Among the lines below, restate word for word only those from the line with "721 241 17.53" through the line with "984 529 11.69", with both end lines kept.

Excerpts from a dataset
= Beginning of Section =

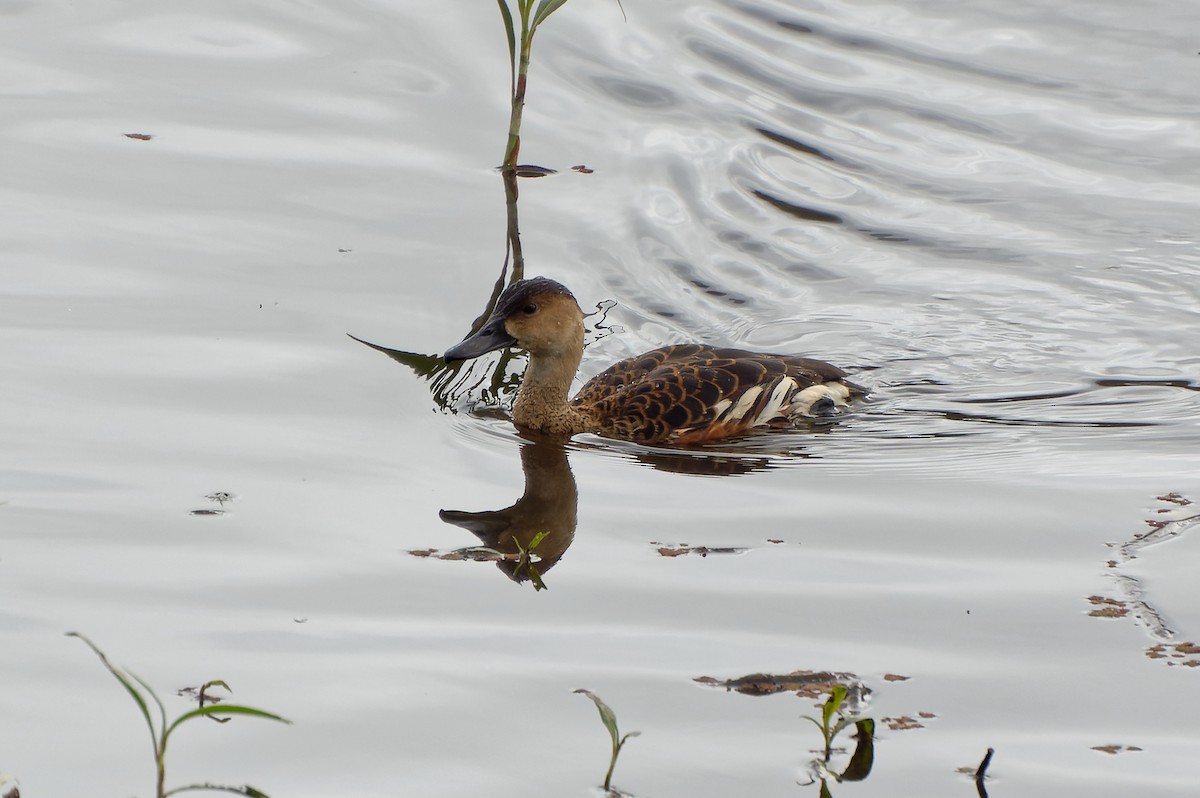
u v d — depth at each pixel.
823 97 20.91
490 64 21.22
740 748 8.59
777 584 10.68
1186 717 9.00
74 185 17.34
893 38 22.56
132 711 8.70
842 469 13.09
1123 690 9.30
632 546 11.30
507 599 10.30
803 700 9.12
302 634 9.67
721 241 17.53
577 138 19.56
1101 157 19.47
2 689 8.86
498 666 9.39
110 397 13.15
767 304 16.48
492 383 14.95
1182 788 8.26
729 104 20.58
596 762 8.42
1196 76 21.20
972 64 21.77
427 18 22.39
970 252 17.50
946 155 19.55
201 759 8.27
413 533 11.28
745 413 14.11
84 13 22.12
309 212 17.22
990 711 9.06
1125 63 21.67
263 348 14.34
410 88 20.53
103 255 15.88
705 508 12.13
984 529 11.69
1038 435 13.85
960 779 8.34
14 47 20.91
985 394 14.87
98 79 20.19
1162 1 23.39
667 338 15.80
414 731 8.65
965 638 9.92
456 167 18.61
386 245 16.64
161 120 19.17
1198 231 17.80
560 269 16.59
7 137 18.36
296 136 19.03
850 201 18.47
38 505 11.21
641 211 17.91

= End of Section =

Result →
721 241 17.53
577 138 19.56
1101 157 19.47
2 689 8.86
498 666 9.39
110 397 13.15
767 304 16.48
492 383 14.95
1182 788 8.26
729 104 20.58
596 762 8.42
1196 76 21.20
972 64 21.77
427 18 22.39
970 252 17.50
946 155 19.55
201 759 8.27
413 533 11.28
745 413 14.11
84 13 22.12
309 212 17.22
990 711 9.06
1125 63 21.67
263 348 14.34
410 88 20.53
103 255 15.88
705 508 12.13
984 529 11.69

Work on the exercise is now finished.